Le résultat, en onze vignettes fluides et voluptueuses, doit autant au classicisme français de la chanson baroque qu’à l’euphorie des années French Touch. Sur son label, French Touche (justement), Fleurent-Didier a notamment inventé un concept idéal pour temps de crise (du disque et du reste) : ces fameuses “chansonspoches” qui tiennent sur un CD en forme de carte de crédit.
L’une d’entre elles, qui a vaguement fait sa renommée il y a cinq ans, mettait en musique le discours de Dominique de Villepin à l’ONU. En 1998, son premier fait d’armes, Chansons françaises, était sorti sous un nom aussi sexy qu’un bénitier, Notre-Dame. Un raccourci, rapide, pourrait faire passer AFD pour un jeune UMP sans complexe, alors que la politique semble être la seule chose – avec l’odeur des filles pendant l’amour (L’Origine du monde) – qui parvienne à le déboussoler.
La Reproduction approfondit et affine son Portrait du jeune homme en artiste, titre d’un prometteur premier album solo paru en 2003. Là, il aspirait déjà à Vivre autrement avec des accents à la Ferré réformés par la pop anglaise. Sur cette esquisse fort louable, il se lamentait sur son sort (Mon disque dort) et rêvait, goguenard, d’“une interview dans Les Inrocks” (Rock critique).

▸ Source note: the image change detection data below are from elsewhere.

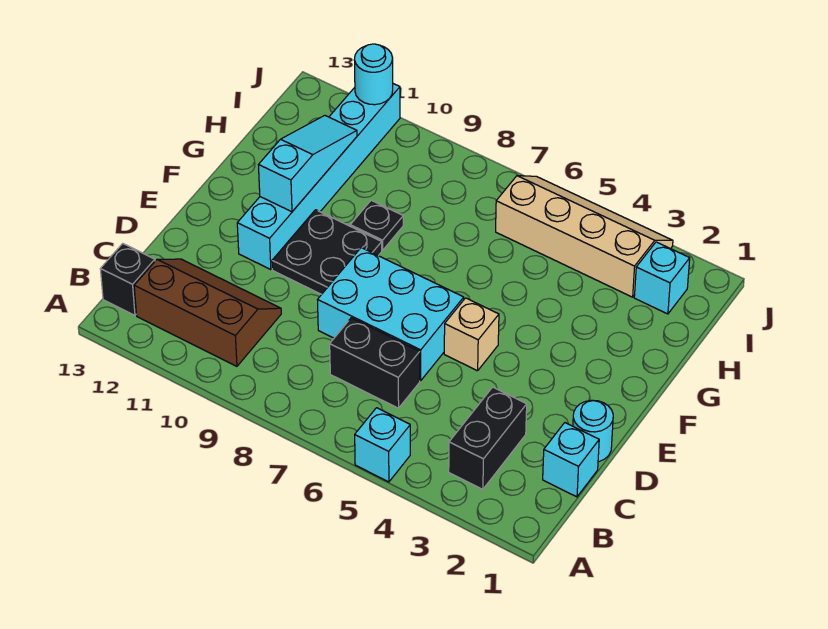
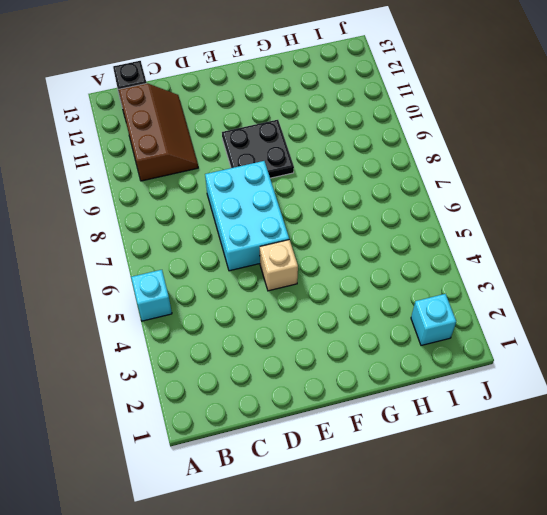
none -> black 1x2 brick [449,387,527,489]
none -> cyan 1x1 brick [543,423,599,497]
none -> black 1x2 brick [330,318,420,408]

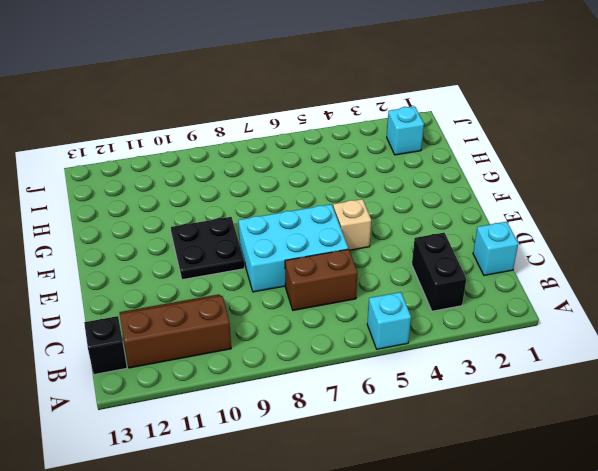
brown 1x2 brick [285,249,358,310] -> black 1x2 brick [330,318,420,408]
none -> cyan 1x1 round brick [573,400,613,462]
none -> cyan 1x6 brick [237,84,400,270]
none -> black 1x1 plate [350,200,403,250]

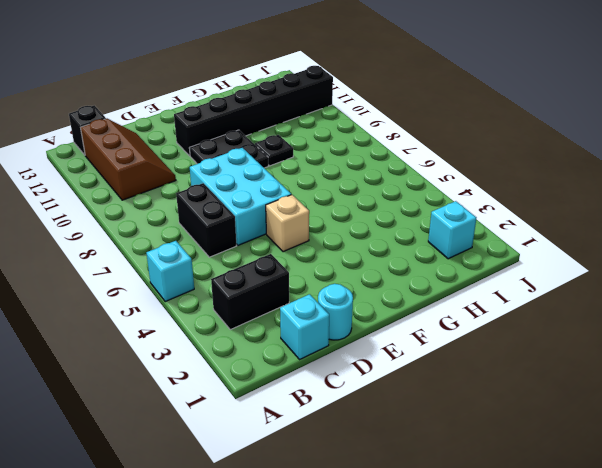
black 1x6 brick [174,66,333,156] -> cyan 1x6 brick [237,84,400,270]
none -> tan 2x4 slope [496,176,673,297]
none -> cyan 1x3 slope [259,115,357,212]
none -> cyan 1x1 round brick [355,44,393,105]

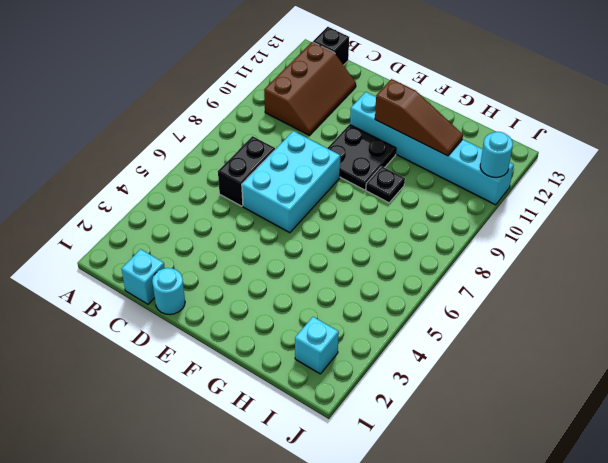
brown 1x3 slope [375,79,463,156] -> cyan 1x3 slope [259,115,357,212]
none -> cyan 1x1 brick [355,408,410,482]
none -> black 1x2 brick [449,387,527,489]
none -> tan 1x1 brick [444,298,499,371]

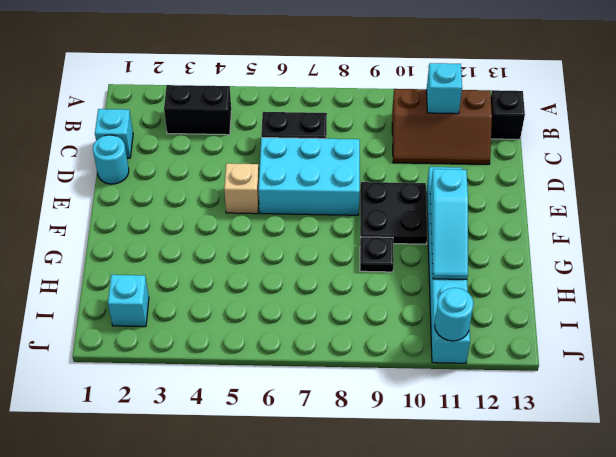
black 1x2 brick [164,85,231,135] -> black 1x2 brick turned to [449,387,527,489]
cyan 1x1 brick [427,63,462,114] -> cyan 1x1 brick moved to [355,408,410,482]
none -> tan 2x4 slope [496,176,673,297]

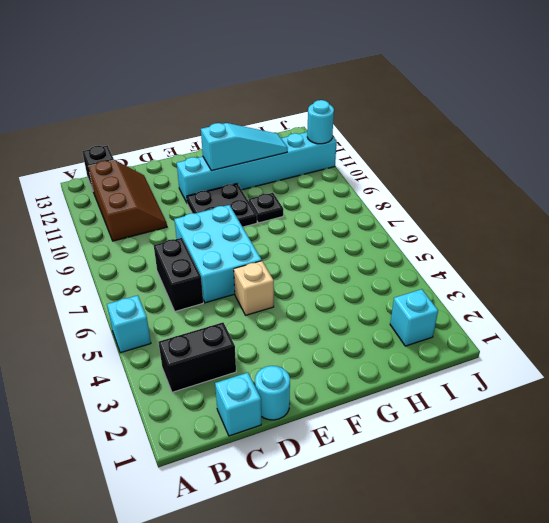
none -> tan 2x4 slope [496,176,673,297]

Fleurent-Didier, après le coup de semonce de France Culture, termine son disque par un Si on se dit pas tout tendrement adressé à son paternel, sans un gramme de sensiblerie mais avec une sensibilité qui émeut aux larmes. La Reproduction, pour cette coda magnifique comme pour tout ce qui le précède, se donne comme un acte important, le premier de la décennie.